### TASK DESCRIPTION
The entries are to be duplicated exactly, with nothing left out.

Start of RECORD EXCERPTS

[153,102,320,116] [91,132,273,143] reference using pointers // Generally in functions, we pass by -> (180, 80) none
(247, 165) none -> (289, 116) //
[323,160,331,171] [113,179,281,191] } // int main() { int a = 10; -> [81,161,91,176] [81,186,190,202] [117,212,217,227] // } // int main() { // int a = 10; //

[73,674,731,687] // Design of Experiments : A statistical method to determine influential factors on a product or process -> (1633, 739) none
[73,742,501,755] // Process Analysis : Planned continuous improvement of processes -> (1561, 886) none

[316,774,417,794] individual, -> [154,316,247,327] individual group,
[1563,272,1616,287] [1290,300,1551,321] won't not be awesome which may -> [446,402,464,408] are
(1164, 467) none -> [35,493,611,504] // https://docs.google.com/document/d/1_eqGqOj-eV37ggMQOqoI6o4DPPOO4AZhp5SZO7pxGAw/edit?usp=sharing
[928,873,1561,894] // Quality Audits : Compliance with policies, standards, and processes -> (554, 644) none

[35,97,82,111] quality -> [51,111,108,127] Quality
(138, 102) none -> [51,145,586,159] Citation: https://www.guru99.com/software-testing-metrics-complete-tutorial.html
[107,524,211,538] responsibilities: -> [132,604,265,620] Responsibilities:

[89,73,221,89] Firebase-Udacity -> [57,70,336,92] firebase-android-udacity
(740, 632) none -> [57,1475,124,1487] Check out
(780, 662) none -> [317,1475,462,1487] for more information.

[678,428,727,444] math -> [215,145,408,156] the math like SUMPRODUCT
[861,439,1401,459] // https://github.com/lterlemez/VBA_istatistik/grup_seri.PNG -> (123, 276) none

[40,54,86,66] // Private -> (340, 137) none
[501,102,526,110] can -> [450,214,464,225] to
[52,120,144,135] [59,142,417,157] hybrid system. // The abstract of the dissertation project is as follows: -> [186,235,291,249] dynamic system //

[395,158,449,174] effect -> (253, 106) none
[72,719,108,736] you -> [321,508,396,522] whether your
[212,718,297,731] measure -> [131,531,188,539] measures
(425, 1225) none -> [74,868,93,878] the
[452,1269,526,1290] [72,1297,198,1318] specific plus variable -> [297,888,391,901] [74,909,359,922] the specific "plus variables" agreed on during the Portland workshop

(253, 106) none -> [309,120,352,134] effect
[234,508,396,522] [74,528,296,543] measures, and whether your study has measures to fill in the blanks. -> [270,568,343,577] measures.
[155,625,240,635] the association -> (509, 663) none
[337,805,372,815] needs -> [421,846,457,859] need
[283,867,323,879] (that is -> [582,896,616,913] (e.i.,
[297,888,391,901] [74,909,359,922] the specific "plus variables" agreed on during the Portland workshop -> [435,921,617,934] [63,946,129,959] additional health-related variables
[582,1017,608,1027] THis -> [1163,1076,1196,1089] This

End of RECORD EXCERPTS

### SOLUTION TO THE PROBLEM
[153,102,320,116] [91,132,273,143] reference using pointers // Generally in functions, we pass by -> (180, 80) none
(247, 165) none -> (289, 116) //
[323,160,331,171] [113,179,281,191] } // int main() { int a = 10; -> [81,161,91,176] [81,186,190,202] [117,212,217,227] // } // int main() { // int a = 10; //

[73,674,731,687] // Design of Experiments : A statistical method to determine influential factors on a product or process -> (1633, 739) none
[73,742,501,755] // Process Analysis : Planned continuous improvement of processes -> (1561, 886) none

[316,774,417,794] individual, -> [154,316,247,327] individual group,
[1563,272,1616,287] [1290,300,1551,321] won't not be awesome which may -> [446,402,464,408] are
(1164, 467) none -> [35,493,611,504] // https://docs.google.com/document/d/1_eqGqOj-eV37ggMQOqoI6o4DPPOO4AZhp5SZO7pxGAw/edit?usp=sharing
[928,873,1561,894] // Quality Audits : Compliance with policies, standards, and processes -> (554, 644) none

[35,97,82,111] quality -> [51,111,108,127] Quality
(138, 102) none -> [51,145,586,159] Citation: https://www.guru99.com/software-testing-metrics-complete-tutorial.html
[107,524,211,538] responsibilities: -> [132,604,265,620] Responsibilities:

[89,73,221,89] Firebase-Udacity -> [57,70,336,92] firebase-android-udacity
(740, 632) none -> [57,1475,124,1487] Check out
(780, 662) none -> [317,1475,462,1487] for more information.

[678,428,727,444] math -> [215,145,408,156] the math like SUMPRODUCT
[861,439,1401,459] // https://github.com/lterlemez/VBA_istatistik/grup_seri.PNG -> (123, 276) none

[40,54,86,66] // Private -> (340, 137) none
[501,102,526,110] can -> [450,214,464,225] to
[52,120,144,135] [59,142,417,157] hybrid system. // The abstract of the dissertation project is as follows: -> [186,235,291,249] dynamic system //

[395,158,449,174] effect -> (253, 106) none
[72,719,108,736] you -> [321,508,396,522] whether your
[212,718,297,731] measure -> [131,531,188,539] measures
(425, 1225) none -> [74,868,93,878] the
[452,1269,526,1290] [72,1297,198,1318] specific plus variable -> [297,888,391,901] [74,909,359,922] the specific "plus variables" agreed on during the Portland workshop

(253, 106) none -> [309,120,352,134] effect
[234,508,396,522] [74,528,296,543] measures, and whether your study has measures to fill in the blanks. -> [270,568,343,577] measures.
[155,625,240,635] the association -> (509, 663) none
[337,805,372,815] needs -> [421,846,457,859] need
[283,867,323,879] (that is -> [582,896,616,913] (e.i.,
[297,888,391,901] [74,909,359,922] the specific "plus variables" agreed on during the Portland workshop -> [435,921,617,934] [63,946,129,959] additional health-related variables
[582,1017,608,1027] THis -> [1163,1076,1196,1089] This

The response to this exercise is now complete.